What you need to do: Arrange the material from the line with "Document page, 2001x1125 pixels." to the line with "text_box Topology: Single-node", including both of those lines, as a JSON list of strings, one string per line, with blank lines left out.
──────── Record list
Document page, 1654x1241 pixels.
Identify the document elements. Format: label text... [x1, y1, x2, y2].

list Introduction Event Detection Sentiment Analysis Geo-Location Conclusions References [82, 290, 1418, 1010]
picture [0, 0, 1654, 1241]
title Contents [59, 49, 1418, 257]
────────────────
──────── Record list
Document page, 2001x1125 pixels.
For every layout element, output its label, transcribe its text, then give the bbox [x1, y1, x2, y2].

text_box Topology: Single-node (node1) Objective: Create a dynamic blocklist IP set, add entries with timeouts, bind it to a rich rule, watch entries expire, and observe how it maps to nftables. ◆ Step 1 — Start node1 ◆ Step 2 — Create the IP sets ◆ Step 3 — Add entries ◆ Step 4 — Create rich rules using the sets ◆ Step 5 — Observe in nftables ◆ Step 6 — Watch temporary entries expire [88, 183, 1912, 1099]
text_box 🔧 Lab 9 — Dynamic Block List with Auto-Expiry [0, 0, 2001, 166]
────────────────
──────── Record list
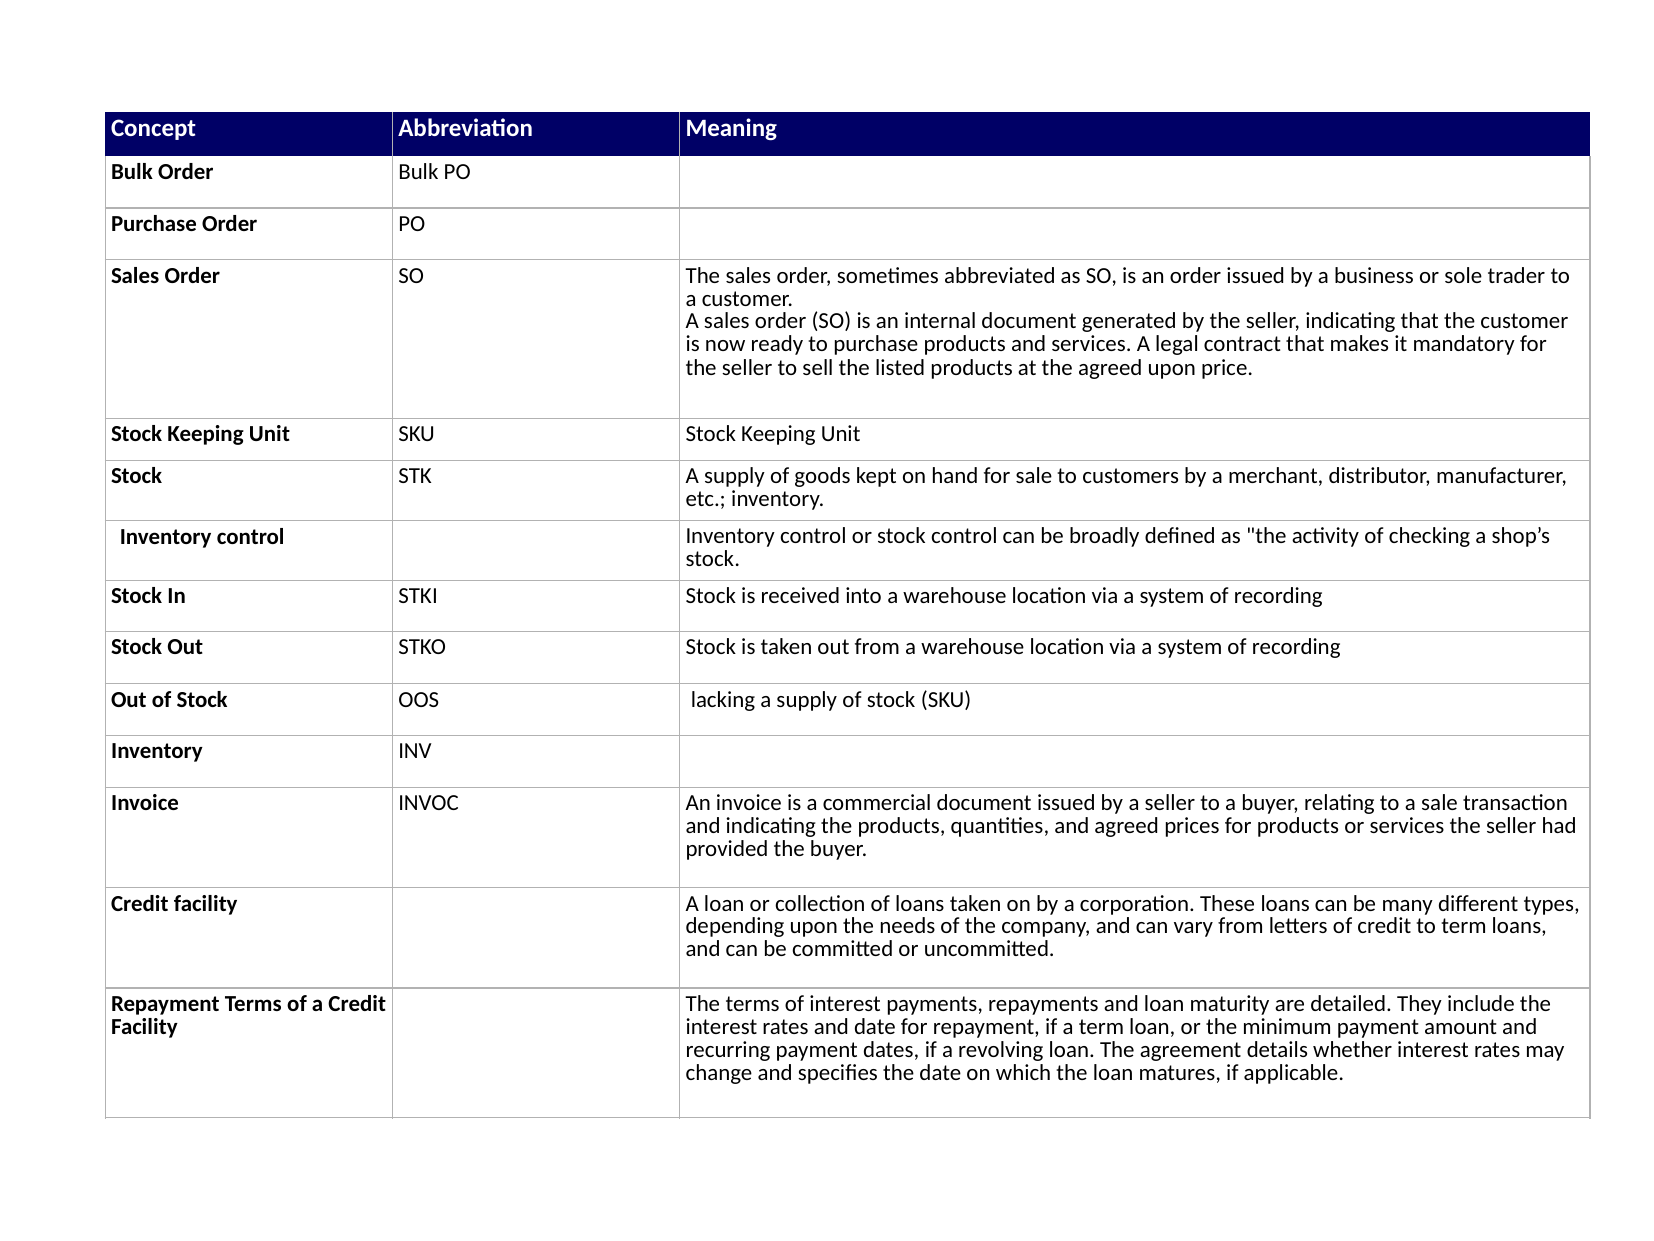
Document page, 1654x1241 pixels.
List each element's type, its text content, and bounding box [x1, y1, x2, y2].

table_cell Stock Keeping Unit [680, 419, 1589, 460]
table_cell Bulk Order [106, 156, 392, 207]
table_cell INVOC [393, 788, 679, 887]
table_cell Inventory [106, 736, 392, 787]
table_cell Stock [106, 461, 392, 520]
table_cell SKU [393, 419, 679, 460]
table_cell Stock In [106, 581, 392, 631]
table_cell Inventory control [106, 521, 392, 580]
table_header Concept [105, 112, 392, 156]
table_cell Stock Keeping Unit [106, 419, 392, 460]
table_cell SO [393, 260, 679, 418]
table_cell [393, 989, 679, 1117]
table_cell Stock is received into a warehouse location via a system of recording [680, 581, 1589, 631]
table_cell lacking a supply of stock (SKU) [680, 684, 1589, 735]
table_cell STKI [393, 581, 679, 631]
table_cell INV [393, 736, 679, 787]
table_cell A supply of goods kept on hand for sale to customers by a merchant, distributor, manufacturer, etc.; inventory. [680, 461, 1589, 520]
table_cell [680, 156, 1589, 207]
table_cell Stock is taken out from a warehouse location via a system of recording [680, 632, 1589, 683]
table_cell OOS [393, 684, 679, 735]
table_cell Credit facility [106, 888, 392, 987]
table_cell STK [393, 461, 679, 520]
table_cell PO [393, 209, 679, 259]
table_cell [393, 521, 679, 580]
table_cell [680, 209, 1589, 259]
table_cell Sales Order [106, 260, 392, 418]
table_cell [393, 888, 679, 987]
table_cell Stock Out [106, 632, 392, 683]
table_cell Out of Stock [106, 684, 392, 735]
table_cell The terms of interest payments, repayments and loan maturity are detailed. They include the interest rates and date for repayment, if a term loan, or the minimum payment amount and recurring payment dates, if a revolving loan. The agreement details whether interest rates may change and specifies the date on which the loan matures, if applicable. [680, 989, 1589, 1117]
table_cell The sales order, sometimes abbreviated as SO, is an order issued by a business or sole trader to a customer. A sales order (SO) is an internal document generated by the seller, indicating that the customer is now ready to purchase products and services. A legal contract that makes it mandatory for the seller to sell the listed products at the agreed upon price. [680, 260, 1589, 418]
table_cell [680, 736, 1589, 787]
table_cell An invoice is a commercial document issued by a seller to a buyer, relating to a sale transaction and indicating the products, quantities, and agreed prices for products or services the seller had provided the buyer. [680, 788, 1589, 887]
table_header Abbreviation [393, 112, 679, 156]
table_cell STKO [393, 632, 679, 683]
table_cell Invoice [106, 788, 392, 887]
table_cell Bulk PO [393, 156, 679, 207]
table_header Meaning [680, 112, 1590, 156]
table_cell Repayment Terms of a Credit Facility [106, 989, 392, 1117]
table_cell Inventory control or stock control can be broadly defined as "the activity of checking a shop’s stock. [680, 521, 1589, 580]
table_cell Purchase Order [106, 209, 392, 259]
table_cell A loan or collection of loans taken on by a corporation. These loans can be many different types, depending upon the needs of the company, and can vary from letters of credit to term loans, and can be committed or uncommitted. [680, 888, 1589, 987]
────────────────
Response for this exercise:
[
  "Document page, 2001x1125 pixels.",
  "For every layout element, output its label, transcribe its text, then give the bbox [x1, y1, x2, y2].",
  "text_box Topology: Single-node (node1) Objective: Create a dynamic blocklist IP set, add entries with timeouts, bind it to a rich rule, watch entries expire, and observe how it maps to nftables. ◆ Step 1 — Start node1 ◆ Step 2 — Create the IP sets ◆ Step 3 — Add entries ◆ Step 4 — Create rich rules using the sets ◆ Step 5 — Observe in nftables ◆ Step 6 — Watch temporary entries expire [88, 183, 1912, 1099]"
]